Mb is a gigabyte udr3.
HT is disabled.
 
Yea I realize that but is there any explination for the observed behaviour of the same speeds at different multiplier x bclk settings resulting in different levels of dissapated power?
 
Ok, seems its my bad. I was using a program called fan speed which apparantly has a known issue of reporting temps 10-15 C lower than they actually are. Using realtemp now which is reporting at 56C under full load. Guess thats still pretty nice for 1.2Ghz of free speed.
 
I'm still curious however about the observed temperature difference which is still present, albeit 10C higher, between the 19x200 and 20x190 settings.
 
i had to push the voltage up slightly to 1.25V after a fault running a prime95 workunit. It was one fault in about 7 hours run time but technically not stable in the end at stock. I am 2 hours into a repeat test now and everythings fine so far, temps are sitting at 57C on the highest core, lowest is at 55. I'm hoping the extra .05V will take care of the minor instability.
 
I'm still curious however about the observed temperature difference which is still present, albeit 10C higher, between the 19x200 and 20x190 settings.

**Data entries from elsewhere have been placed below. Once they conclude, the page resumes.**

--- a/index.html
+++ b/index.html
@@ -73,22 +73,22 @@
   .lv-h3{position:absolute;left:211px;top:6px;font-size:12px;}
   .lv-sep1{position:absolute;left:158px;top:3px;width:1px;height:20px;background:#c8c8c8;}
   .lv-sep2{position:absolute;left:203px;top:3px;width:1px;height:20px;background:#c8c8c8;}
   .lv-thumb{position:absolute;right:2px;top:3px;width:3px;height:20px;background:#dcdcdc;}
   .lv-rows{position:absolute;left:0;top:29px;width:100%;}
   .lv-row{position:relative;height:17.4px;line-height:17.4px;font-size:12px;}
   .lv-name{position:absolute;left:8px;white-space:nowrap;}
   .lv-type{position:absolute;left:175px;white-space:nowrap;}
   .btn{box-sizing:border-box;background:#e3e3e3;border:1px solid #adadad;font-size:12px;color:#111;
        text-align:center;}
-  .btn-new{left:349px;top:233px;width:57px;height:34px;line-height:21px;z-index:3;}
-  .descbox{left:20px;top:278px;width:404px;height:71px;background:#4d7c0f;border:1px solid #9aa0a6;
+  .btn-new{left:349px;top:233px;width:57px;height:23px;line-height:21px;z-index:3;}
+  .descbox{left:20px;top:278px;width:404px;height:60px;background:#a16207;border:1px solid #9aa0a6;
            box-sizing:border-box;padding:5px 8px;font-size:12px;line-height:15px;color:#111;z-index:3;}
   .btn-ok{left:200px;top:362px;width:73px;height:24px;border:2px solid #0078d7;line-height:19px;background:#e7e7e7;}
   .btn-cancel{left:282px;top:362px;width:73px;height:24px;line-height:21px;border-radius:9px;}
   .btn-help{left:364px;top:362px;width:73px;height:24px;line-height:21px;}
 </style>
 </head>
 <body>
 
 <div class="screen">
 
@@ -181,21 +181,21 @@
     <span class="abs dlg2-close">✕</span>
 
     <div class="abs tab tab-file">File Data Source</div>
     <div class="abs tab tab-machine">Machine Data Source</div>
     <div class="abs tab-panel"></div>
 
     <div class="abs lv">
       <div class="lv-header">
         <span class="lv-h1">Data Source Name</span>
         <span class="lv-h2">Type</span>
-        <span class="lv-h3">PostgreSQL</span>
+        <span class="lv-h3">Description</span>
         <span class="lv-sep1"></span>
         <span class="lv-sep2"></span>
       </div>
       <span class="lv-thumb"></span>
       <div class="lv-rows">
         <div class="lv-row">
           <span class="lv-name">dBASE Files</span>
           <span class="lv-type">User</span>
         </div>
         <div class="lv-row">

I was also curious about this, so I changed mine from 20x190 to 19x200, and I'm also seeing lower temps. Not a massive drop. Hottest core is 3 degrees cooler than before after 10 minutes of testing. I might keep it like this, or try to push it faster.

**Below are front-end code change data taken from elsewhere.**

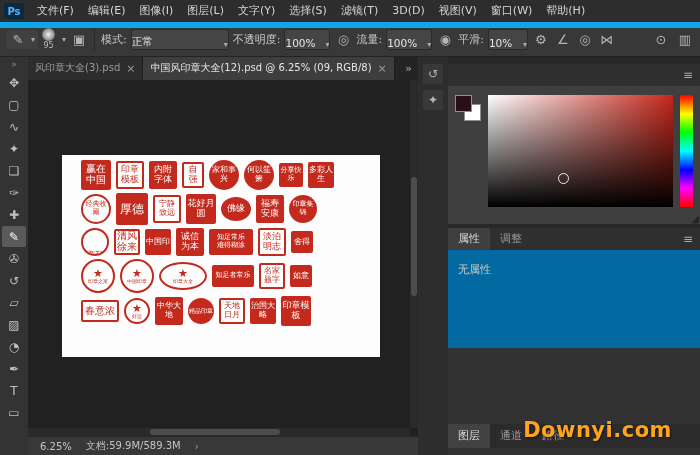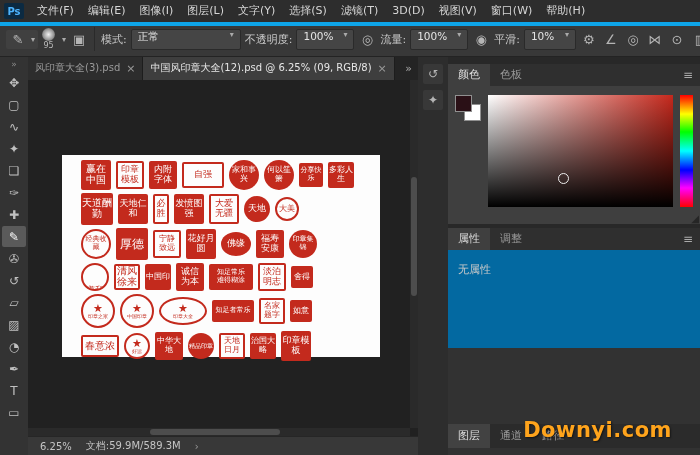--- a/index.html
+++ b/index.html
@@ -1,36 +1,36 @@
 <!DOCTYPE html>
 <html><head>
 <meta charset="utf-8">
 <style>
   html,body{margin:0;padding:0;}
   body{width:700px;height:455px;position:relative;overflow:hidden;background:#282828;
        font-family:"DejaVu Sans","Liberation Sans",sans-serif;color:#ccc;}
   
   #menu-bar{position:absolute;top:0;left:0;right:0;height:22px;background:#2d2d2d;
-            border-bottom:4px solid #0ea5e9;display:flex;align-items:center;z-index:6;}
+            border-bottom:6px solid #0ea5e9;display:flex;align-items:center;z-index:6;}
   .ps-logo{width:20px;height:16px;background:#0b2a42;color:#4db4ff;font-size:10px;font-weight:bold;
            display:flex;align-items:center;justify-content:center;margin:0 6px 0 4px;border-radius:2px;}
   #menu-items{display:flex;}
   .menu-item{font-size:11px;color:#d6d6d6;padding:0 7px;line-height:22px;white-space:nowrap;}
   
   #options-bar{position:absolute;top:22px;left:0;right:0;height:34px;background:#383838;
                border-bottom:1px solid #232323;display:flex;align-items:center;gap:4px;padding:0 6px;z-index:5;}
   .opt-sep{width:1px;height:24px;background:#2a2a2a;margin:0 2px;flex:none;}
   .tool-preset{display:flex;align-items:center;gap:1px;padding:2px 3px;border-radius:2px;background:#404040;}
   .brush-picker{display:flex;flex-direction:column;align-items:center;line-height:1;}
   .brush-dot{width:13px;height:13px;border-radius:50%;
              background:radial-gradient(circle,#f0f0f0 0%,#9a9a9a 55%,#383838 100%);}
   .brush-size{font-size:8px;color:#bbb;margin-top:1px;}
   .opt-label{font-size:11px;color:#c8c8c8;white-space:nowrap;}
-  .opt-field{display:flex;align-items:flex-start;justify-content:space-between;background:#454545;
-             border:1px solid #2a2a2a;border-radius:2px;height:19px;padding:0 6px;font-size:10.5px;
+  .opt-field{display:flex;align-items:flex-end;justify-content:space-between;background:#454545;
+             border:1px solid #2a2a2a;border-radius:2px;height:19px;padding:0 0;font-size:10.5px;
              color:#e4e4e4;white-space:nowrap;overflow:hidden;flex:none;}
   .caret{font-size:8px;color:#aaa;margin-left:3px;}
   .opt-icon{font-size:13px;color:#b5b5b5;width:18px;text-align:center;flex:none;}
   .opt-right{margin-left:auto;display:flex;gap:6px;align-items:center;}
   
   #toolbar{position:absolute;top:56px;left:0;width:28px;bottom:0;background:#333;display:flex;
            flex-direction:column;align-items:center;z-index:4;}
   .toolbar-collapse{font-size:9px;color:#8a8a8a;height:16px;line-height:16px;}
   .tool{width:24px;height:21px;display:flex;align-items:center;justify-content:center;color:#c0c0c0;
         font-size:12px;border-radius:2px;margin:0 0 1px 0;}
@@ -213,57 +213,34 @@
           <div class="stamp-row">
             <div class="stamp square solid" style="width: 30px; height: 30px;">
               <span class="stamp-text" style="font-size: 10px;">赢在中国</span>
             </div>
             <div class="stamp square outline" style="width: 28px; height: 28px;">
               <span class="stamp-text" style="font-size: 9px;">印章模板</span>
             </div>
             <div class="stamp square solid" style="width: 28px; height: 28px;">
               <span class="stamp-text" style="font-size: 9px;">内附字体</span>
             </div>
-            <div class="stamp square outline" style="width: 42px; height: 26px;">
+            <div class="stamp square outline" style="width: 22px; height: 26px;">
               <span class="stamp-text" style="font-size: 9px;">自强</span>
             </div>
             <div class="stamp circle solid" style="width: 30px; height: 30px;">
               <span class="stamp-text" style="font-size: 8px;">家和事兴</span>
             </div>
             <div class="stamp circle solid" style="width: 30px; height: 30px;">
               <span class="stamp-text" style="font-size: 8px;">何以笙箫</span>
             </div>
             <div class="stamp square solid" style="width: 24px; height: 24px;">
               <span class="stamp-text" style="font-size: 7px;">分享快乐</span>
             </div>
             <div class="stamp square solid" style="width: 26px; height: 26px;">
               <span class="stamp-text" style="font-size: 8px;">多彩人生</span>
-            </div>
-          </div>
-          <div class="stamp-row">
-            <div class="stamp square solid" style="width: 32px; height: 32px;">
-              <span class="stamp-text" style="font-size: 10px;">天道酬勤</span>
-            </div>
-            <div class="stamp square solid" style="width: 30px; height: 30px;">
-              <span class="stamp-text" style="font-size: 9px;">天地仁和</span>
-            </div>
-            <div class="stamp rect outline" style="width: 16px; height: 30px;">
-              <span class="stamp-text" style="font-size: 9px;">必胜</span>
-            </div>
-            <div class="stamp square solid" style="width: 30px; height: 30px;">
-              <span class="stamp-text" style="font-size: 9px;">发愤图强</span>
-            </div>
-            <div class="stamp square outline" style="width: 30px; height: 30px;">
-              <span class="stamp-text" style="font-size: 9px;">大爱无疆</span>
-            </div>
-            <div class="stamp circle solid" style="width: 26px; height: 26px;">
-              <span class="stamp-text" style="font-size: 9px;">天地</span>
-            </div>
-            <div class="stamp circle outline" style="width: 24px; height: 24px;">
-              <span class="stamp-text" style="font-size: 8px;">大美</span>
             </div>
           </div>
           <div class="stamp-row">
             <div class="stamp circle outline" style="width: 30px; height: 30px;">
               <span class="stamp-text" style="font-size: 7px;">经典收藏</span>
             </div>
             <div class="stamp square solid" style="width: 32px; height: 32px;">
               <span class="stamp-text" style="font-size: 12px;">厚德</span>
             </div>
             <div class="stamp square outline" style="width: 28px; height: 28px;">
@@ -369,24 +346,20 @@
   </div>
 
   <div id="right-region">
     <div id="dock-strip">
         <div class="dock-icon">↺</div>
         <div class="dock-icon">✦</div>
       </div>
 
     <div class="panel" id="panel-color">
       <div class="panel-header">
-        <div id="color-tabs" style="display:flex">
-            <div class="panel-tab active">颜色</div>
-            <div class="panel-tab">色板</div>
-          </div>
         <div class="panel-menu">≡</div>
       </div>
       <div class="color-content">
         <div class="swatch-pair">
           <div class="swatch-fg" style="background:#2a1016"></div>
           <div class="swatch-bg" style="background:#ffffff"></div>
         </div>
         <div class="sv-box">
           <div class="sv-cursor"></div>
         </div>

Sounds like you really did get lucky, though.
 
The reason I am curious about it is that from my understanding the skin effect should increase resistance and hence dissapated power as a function of frequency. It seems counter intuitive that an increase in bclk frequency should reduce heat given this knowledge.
 
i had to push the voltage up slightly to 1.25V after a fault running a prime95 workunit. It was one fault in about 7 hours run time but technically not stable in the end at stock. I am 2 hours into a repeat test now and everythings fine so far, temps are sitting at 57C on the highest core, lowest is at 55. I'm hoping the extra .05V will take care of the minor instability.

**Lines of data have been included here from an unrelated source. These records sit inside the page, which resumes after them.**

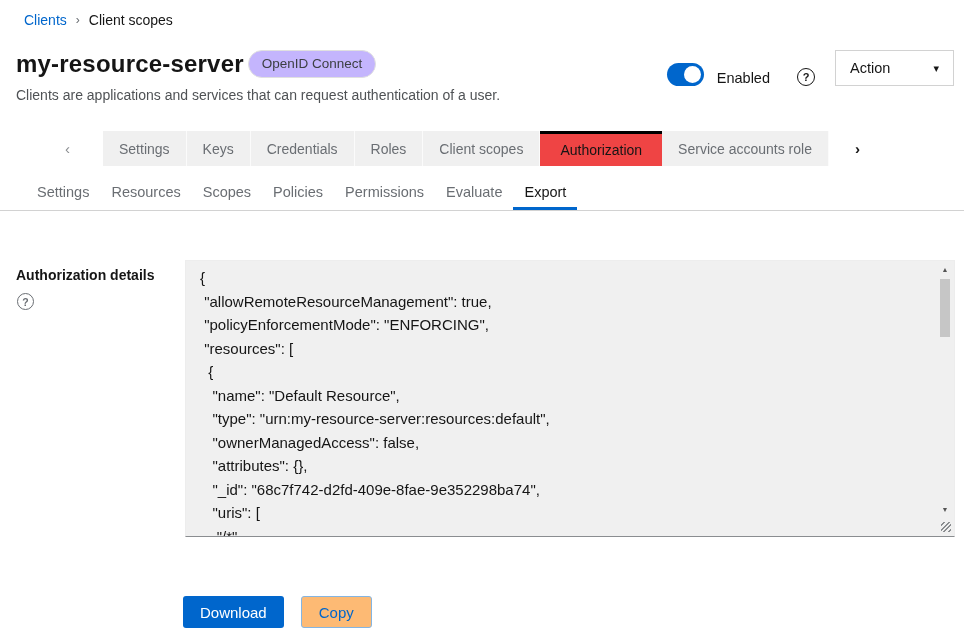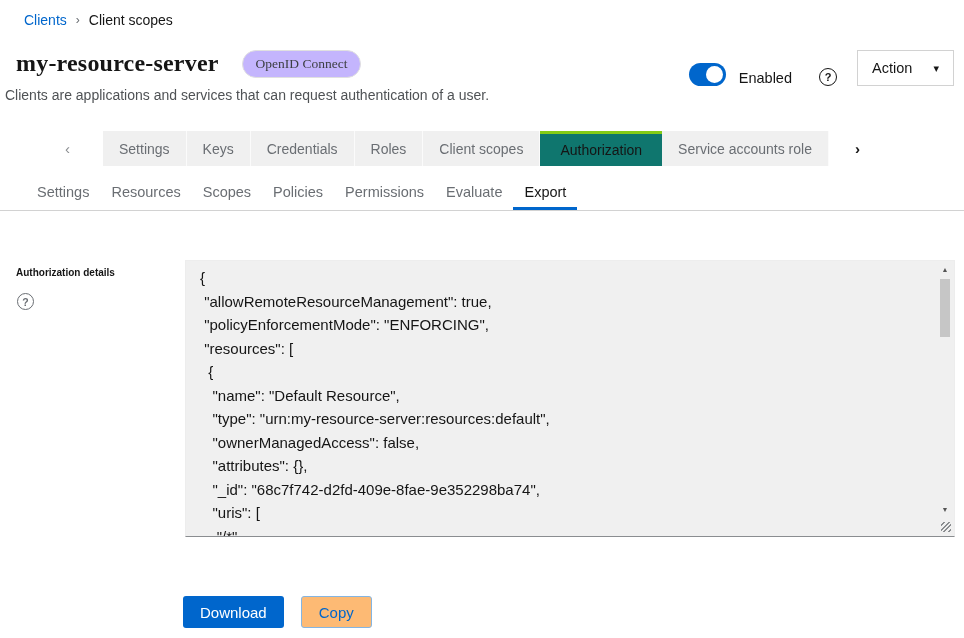--- a/index.html
+++ b/index.html
@@ -7,48 +7,48 @@
   .abs { position:absolute; }
 
   
   .breadcrumb { left:16px; top:12px; font-size:14px; display:flex; align-items:center; gap:9px; }
   .crumb-link { color:#0066cc; text-decoration:none; cursor:pointer;margin-left:8px; }
   .crumb-sep { color:#6a6e73; font-size:12px; }
   .crumb-current { color:#151515; }
 
   
   .header-row { left:16px; top:50px; right:10px; display:flex; align-items:flex-start; }
-  .title-group { display:flex; align-items:center; gap:23px;font-family:Liberation Serif, serif; }
+  .title-group { display:flex; align-items:center; gap:4px; }
   .page-title { font-size:24px; font-weight:600; letter-spacing:0.2px; color:#151515; }
   .badge { font-size:13.5px; color:#3c3f42; background:#c4b5fd; border:1px solid #e0e0e0; border-radius:14px; padding:4px 13px; line-height:1.3; }
   .header-controls { margin-left:auto; display:flex; align-items:flex-end; }
   .toggle { width:37px; height:23px; border-radius:12px; background:#0066cc; position:relative; cursor:pointer; }
   .toggle-knob { position:absolute; right:3px; top:3px; width:17px; height:17px; background:#fff; border-radius:50%; }
   .enabled-label { font-size:14.5px; margin-left:13px; color:#151515; }
   .help-circle { width:18px; height:18px; border:1.6px solid #151515; border-radius:50%; display:flex; align-items:center; justify-content:center; font-size:11px; font-weight:bold; color:#151515; margin-left:27px; cursor:pointer; }
-  .action-dd { margin-left:20px; width:97px; height:36px; background:#fff; border:1px solid #d2d2d2; display:flex; align-items:center; padding:0 14px; cursor:pointer; }
+  .action-dd { margin-left:20px; width:119px; height:36px; background:#fff; border:1px solid #d2d2d2; display:flex; align-items:center; padding:0 14px; cursor:pointer; }
   .action-label { font-size:14.5px; color:#151515; }
   .action-caret { margin-left:auto; font-size:11px; color:#151515; }
-  .subtitle { left:5px; top:87px; font-size:14px; color:#4f5255; }
+  .subtitle { left:16px; top:87px; font-size:14px; color:#4f5255; }
 
   
   .tabbar { left:0; right:0; top:131px; height:35px; display:flex; align-items:stretch; }
   .tab-scroll-left { width:103px; display:flex; align-items:center; justify-content:center; padding-left:32px; color:#8a8d90; font-size:15px; cursor:default; }
   .tab-scroll-right { flex:1; display:flex; align-items:center; padding-left:26px; color:#151515; font-weight:bold; font-size:15px; cursor:pointer; }
   .tab { background:#f0f0f0; color:#6a6e73; font-size:14px; display:flex; align-items:center; padding:0 16px; border-right:1px solid #fbfbfb; cursor:pointer; white-space:nowrap; }
-  .tab.active { background:#0f766e; color:#151515; border-top:3px solid #84cc16; border-right:none; padding:0 20px; }
+  .tab.active { background:#ef4444; color:#151515; border-top:3px solid #000000; border-right:none; padding:0 20px; }
   .tab.truncated { max-width:169px; overflow:hidden; }
 
   
   .subtabs { left:0; right:0; top:176px; height:35px; display:flex; padding-left:26px; border-bottom:1px solid #d2d2d2; }
   .subtab { font-size:14.5px; color:#6a6e73; padding:8px 11px; cursor:pointer; white-space:nowrap; }
   .subtab.active { color:#151515; border-bottom:3px solid #0066cc; }
 
   
-  .form-label { left:16px; top:267px; font-size:10px; font-weight:bold; color:#151515; }
+  .form-label { left:16px; top:267px; font-size:14px; font-weight:bold; color:#151515; }
   .form-help { left:17px; top:293px; width:17px; height:17px; border:1.5px solid #6a6e73; border-radius:50%; display:flex; align-items:center; justify-content:center; font-size:10.5px; font-weight:bold; color:#6a6e73; cursor:pointer; }
 
   .textarea-box { left:185px; top:260px; width:770px; height:277px; background:#f0f0f0; border:1px solid #ededed; border-bottom:1px solid #8a8d90; overflow:hidden; cursor:text; }
   .json-pre { font-family:"Liberation Sans", sans-serif; font-size:15px; line-height:23.5px; color:#151515; white-space:pre; padding:5px 30px 0 14px; overflow:hidden; height:100%; }
 
   
   .sb-track { position:absolute; top:1px; right:1px; bottom:1px; width:16px; background:#f0f0f0; }
   .sb-up { position:absolute; top:4px; left:0; right:0; text-align:center; font-size:7px; color:#555; cursor:pointer; }
   .sb-thumb { position:absolute; top:17px; left:3px; width:10px; height:58px; background:#c6c6c6; cursor:pointer; }
   .sb-down { position:absolute; bottom:22px; left:0; right:0; text-align:center; font-size:7px; color:#555; cursor:pointer; }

Try intel burn test which is better than prime95. you think your system is stable until i test it with intel burn test. also, i take HT over extra mghz.
 
Yeah LINPACK is absurdly stressing, but Prime95.... OK
Still, I don't think at any given moment you will stress all your cores 100% for longer than say 15 minutes...
 


How about encoding videos with an app that supports multithreading properly? Linpack does give you the worst case scenario in terms of temperature. It would be really annoying if your seemingly stable overclock corrupts the video you are encoding or stops in the middle.